Numerous recent studies have focused on novel classes of antioxidant compounds with encouraging results. One study showed that the antioxidant epigallocatechin-3-gallate (EGCG) was able to reduce ECM production by dermal fibroblasts from SSc patients in culture, modulating collagen type I and fibronectin gene expression, reducing the fibrotic marker connective tissue growth factor, and inhibiting collagen gel contraction. EGCG was also able to suppress intracellular ROS, ERK1/2 kinase signaling, and nuclear factor-κB activity [75].

It has been suggested that an extract from fruits of Capparis spinosa L. (ECS) protects against oxidative stress in SSc dermal fibroblasts. ECS exhibits a notable activity in protecting against oxidative stress and interrupting the ROS-ERK1/2-Ha-Ras signal cascade in SSc fibroblasts, suggesting that it may exert a potential protective effect against the development of skin sclerosis. ECS significantly reduced the production of O2 , H2O2, and ROS in SSc fibroblasts and minimized the loss of cell viability and apoptosis induced by H2O2 in normal and SSc fibroblasts [76].

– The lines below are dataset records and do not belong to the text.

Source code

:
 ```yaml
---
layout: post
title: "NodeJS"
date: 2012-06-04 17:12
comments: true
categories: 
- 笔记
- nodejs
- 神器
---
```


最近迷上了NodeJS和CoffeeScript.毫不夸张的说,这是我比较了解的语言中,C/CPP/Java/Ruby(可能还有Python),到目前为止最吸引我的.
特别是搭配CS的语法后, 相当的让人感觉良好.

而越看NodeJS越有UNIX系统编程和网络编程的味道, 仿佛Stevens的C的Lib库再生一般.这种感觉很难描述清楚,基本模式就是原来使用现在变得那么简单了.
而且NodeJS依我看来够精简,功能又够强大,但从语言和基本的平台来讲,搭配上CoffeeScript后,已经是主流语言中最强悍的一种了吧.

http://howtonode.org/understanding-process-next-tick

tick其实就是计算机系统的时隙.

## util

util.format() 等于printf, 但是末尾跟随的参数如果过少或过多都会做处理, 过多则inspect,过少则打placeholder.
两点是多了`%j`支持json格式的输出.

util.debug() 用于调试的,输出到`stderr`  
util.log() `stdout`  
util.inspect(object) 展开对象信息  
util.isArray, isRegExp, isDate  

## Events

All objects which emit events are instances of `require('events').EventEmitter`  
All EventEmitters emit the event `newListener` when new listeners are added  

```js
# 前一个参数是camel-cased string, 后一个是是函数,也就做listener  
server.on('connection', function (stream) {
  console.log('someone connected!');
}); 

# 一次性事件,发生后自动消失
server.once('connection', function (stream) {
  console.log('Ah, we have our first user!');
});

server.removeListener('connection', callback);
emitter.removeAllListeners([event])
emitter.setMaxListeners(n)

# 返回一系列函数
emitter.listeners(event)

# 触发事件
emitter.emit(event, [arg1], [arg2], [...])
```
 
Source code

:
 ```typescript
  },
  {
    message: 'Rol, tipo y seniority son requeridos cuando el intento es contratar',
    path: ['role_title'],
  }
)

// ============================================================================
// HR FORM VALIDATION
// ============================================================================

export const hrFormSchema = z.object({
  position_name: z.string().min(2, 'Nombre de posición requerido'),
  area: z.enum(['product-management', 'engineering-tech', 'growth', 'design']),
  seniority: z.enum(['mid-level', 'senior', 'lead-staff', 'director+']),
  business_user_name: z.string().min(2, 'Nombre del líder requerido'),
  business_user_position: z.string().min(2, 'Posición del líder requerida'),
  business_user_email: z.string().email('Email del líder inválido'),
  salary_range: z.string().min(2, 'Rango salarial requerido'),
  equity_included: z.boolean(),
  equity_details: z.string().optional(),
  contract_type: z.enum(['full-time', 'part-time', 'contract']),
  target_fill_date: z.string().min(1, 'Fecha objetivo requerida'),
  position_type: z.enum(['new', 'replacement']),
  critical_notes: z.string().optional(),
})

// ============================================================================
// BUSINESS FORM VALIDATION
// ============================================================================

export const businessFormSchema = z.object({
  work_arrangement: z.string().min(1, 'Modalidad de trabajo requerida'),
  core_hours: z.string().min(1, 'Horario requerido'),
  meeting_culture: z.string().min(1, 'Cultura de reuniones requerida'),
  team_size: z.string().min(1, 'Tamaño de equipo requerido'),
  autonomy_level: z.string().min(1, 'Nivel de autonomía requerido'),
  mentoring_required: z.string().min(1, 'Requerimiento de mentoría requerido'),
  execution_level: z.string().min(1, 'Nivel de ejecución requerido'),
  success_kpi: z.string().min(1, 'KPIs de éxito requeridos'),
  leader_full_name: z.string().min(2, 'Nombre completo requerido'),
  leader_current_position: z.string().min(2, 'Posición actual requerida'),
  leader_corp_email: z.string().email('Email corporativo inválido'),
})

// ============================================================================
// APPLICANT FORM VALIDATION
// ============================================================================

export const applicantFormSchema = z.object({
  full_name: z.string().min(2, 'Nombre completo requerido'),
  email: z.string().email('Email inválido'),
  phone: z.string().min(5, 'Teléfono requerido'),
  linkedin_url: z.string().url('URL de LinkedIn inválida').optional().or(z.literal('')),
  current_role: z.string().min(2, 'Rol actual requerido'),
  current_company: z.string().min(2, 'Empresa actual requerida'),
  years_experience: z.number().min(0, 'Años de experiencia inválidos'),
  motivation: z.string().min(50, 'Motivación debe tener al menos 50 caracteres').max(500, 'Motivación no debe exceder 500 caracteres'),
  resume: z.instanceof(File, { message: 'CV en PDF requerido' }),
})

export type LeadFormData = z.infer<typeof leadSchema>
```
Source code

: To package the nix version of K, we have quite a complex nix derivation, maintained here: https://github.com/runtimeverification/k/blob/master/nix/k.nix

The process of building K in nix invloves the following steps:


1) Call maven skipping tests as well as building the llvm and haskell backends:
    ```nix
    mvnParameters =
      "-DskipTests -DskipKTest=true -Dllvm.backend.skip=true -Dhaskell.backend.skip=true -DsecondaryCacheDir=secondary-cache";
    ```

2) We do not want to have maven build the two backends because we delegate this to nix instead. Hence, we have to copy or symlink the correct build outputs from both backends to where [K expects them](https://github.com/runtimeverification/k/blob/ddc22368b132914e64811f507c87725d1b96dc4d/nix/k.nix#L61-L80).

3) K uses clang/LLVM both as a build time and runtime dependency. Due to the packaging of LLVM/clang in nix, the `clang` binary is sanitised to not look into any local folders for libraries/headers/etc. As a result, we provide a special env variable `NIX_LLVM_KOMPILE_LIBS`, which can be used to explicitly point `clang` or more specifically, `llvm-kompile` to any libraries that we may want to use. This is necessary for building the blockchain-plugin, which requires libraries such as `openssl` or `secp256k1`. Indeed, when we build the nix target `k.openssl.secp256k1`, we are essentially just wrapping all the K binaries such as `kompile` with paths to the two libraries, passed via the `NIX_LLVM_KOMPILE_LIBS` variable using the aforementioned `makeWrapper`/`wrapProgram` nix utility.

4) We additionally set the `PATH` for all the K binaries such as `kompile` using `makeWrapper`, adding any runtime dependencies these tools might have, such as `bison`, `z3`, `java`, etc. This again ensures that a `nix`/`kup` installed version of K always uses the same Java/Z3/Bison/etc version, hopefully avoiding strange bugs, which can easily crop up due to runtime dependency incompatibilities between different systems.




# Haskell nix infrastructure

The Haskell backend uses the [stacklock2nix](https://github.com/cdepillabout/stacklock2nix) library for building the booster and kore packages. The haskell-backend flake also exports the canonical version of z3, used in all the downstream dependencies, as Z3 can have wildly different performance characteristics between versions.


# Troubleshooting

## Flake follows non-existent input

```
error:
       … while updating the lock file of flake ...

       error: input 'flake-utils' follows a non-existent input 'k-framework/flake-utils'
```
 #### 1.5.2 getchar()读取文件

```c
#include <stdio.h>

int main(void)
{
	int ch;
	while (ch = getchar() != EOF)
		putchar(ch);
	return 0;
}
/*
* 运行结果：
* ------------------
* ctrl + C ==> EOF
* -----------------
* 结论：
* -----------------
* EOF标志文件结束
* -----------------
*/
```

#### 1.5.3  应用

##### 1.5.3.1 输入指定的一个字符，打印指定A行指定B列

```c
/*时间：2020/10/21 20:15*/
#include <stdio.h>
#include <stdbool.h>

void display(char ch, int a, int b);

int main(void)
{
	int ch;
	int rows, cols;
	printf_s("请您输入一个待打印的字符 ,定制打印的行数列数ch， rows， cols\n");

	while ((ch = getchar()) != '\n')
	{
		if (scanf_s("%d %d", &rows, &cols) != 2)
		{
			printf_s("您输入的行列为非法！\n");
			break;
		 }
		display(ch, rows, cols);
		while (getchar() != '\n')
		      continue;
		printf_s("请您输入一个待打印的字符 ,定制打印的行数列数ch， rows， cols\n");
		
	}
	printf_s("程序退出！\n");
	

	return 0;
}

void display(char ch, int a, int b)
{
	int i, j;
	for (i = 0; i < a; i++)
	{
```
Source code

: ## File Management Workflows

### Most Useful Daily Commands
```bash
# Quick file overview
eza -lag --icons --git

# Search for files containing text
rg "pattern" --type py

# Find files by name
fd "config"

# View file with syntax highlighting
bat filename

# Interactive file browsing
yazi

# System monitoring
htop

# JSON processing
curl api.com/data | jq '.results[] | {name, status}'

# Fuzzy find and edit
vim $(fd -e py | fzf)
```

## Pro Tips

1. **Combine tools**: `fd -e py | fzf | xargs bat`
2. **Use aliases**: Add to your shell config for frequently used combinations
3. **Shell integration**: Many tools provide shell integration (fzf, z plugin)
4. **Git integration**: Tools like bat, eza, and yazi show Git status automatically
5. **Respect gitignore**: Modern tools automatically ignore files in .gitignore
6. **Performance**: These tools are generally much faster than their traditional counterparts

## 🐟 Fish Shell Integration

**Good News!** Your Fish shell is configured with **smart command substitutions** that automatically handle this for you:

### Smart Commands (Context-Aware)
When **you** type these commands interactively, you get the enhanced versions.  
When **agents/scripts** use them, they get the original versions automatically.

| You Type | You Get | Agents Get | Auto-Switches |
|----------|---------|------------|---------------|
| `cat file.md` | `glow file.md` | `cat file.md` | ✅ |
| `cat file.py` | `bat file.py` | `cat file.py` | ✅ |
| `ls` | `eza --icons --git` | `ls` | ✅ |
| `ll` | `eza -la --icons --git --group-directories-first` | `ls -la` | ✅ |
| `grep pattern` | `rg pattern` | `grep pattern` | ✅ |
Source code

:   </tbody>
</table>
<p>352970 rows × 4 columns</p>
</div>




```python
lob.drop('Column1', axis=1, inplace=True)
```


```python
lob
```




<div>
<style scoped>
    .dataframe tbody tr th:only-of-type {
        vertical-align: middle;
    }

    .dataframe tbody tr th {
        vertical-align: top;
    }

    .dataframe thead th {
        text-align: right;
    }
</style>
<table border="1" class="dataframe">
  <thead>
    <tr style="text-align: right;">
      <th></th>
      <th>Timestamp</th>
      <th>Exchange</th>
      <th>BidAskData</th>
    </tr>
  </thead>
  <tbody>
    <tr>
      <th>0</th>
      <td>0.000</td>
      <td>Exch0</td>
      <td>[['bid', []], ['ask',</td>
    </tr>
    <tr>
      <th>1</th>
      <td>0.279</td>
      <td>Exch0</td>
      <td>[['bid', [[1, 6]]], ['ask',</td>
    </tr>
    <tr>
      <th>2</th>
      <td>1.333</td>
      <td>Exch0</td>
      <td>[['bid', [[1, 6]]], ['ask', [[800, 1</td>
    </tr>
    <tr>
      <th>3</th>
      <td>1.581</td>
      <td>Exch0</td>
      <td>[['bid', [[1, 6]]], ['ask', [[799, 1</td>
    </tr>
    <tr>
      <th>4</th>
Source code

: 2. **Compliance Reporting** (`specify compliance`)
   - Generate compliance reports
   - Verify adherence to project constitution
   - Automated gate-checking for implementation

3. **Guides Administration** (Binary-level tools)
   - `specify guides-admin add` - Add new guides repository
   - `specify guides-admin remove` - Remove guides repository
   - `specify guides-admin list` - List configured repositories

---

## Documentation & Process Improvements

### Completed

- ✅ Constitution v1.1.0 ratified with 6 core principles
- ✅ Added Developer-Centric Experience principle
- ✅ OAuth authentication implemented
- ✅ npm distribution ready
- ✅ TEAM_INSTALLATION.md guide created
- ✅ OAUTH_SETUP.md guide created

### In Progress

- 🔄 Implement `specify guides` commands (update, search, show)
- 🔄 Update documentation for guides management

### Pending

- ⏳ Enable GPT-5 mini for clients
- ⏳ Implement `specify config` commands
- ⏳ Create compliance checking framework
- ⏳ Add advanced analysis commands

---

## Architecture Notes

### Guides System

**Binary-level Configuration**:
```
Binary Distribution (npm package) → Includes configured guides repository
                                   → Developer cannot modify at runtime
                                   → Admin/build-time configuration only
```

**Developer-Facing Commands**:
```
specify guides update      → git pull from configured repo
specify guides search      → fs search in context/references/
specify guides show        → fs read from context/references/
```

Iloprost, a stable synthetic analogue of prostacyclin, currently employed in the treatment of SSc vascular features, also possesses strong anti-oxidative properties beside its prostaglandin-like vasodilatory and platelet antiaggregation effects. Indeed, it has been shown that a standard course of iloprost therapy was capable of acutely reducing oxidative stress in SSc patients. This effect appeared to be more consistent in patients with the early phases of SSc and in the limited subset of disease [77, 78]. However, earlier studies on the effects of iloprost in vivo have shown that its strong vasodilator effect did not reduce oxidative status because urinary 8-isoPGF did not diminish following its administration to SSc patients [79]; thus, the role of iloprost as an antioxidant and its potential therapeutic benefits in SSc remains to be conclusively determined.

Among other potential antioxidants that may have beneficial effects in the therapy of SSc patients is activin, a grape seed-derived proanthocyanidin extract, which has been found to reduce plasma levels of oxidative stress markers in SSc. Indeed, malondialdehyde, a marker for oxidative stress which was increased in the plasma of the SSc patients, was significantly reduced by the administration of activin [80].

Although the numerous studies discussed above suggesting that various antioxidants may be of benefit for the therapy of SSc patients have strong support from in vitro and in vivo studies employing experimental animal models, their beneficial effects need to be conclusively demonstrated in rigorously controlled clinical trials in SSc patients.

8 Conclusion

There is strong experimental evidence to suggest that oxidative stress contributes to the progression of fibrosis in SSc and that these effects appear to be caused by excessive and unbalanced generation of ROS in affected tissues. Therefore, the potential use of antioxidants in the treatment of SSc has been suggested. However, clinical trials with some of these antioxidant agents have failed to show conclusively documented positive results. Thus, it will be necessary to perform further in vitro studies and well-controlled placebo-matched clinical trials to document conclusively any beneficial effects. Furthermore, it is possible that the use of combined antioxidants with other drugs may result in improved therapy for this disabling and frequently fatal disease.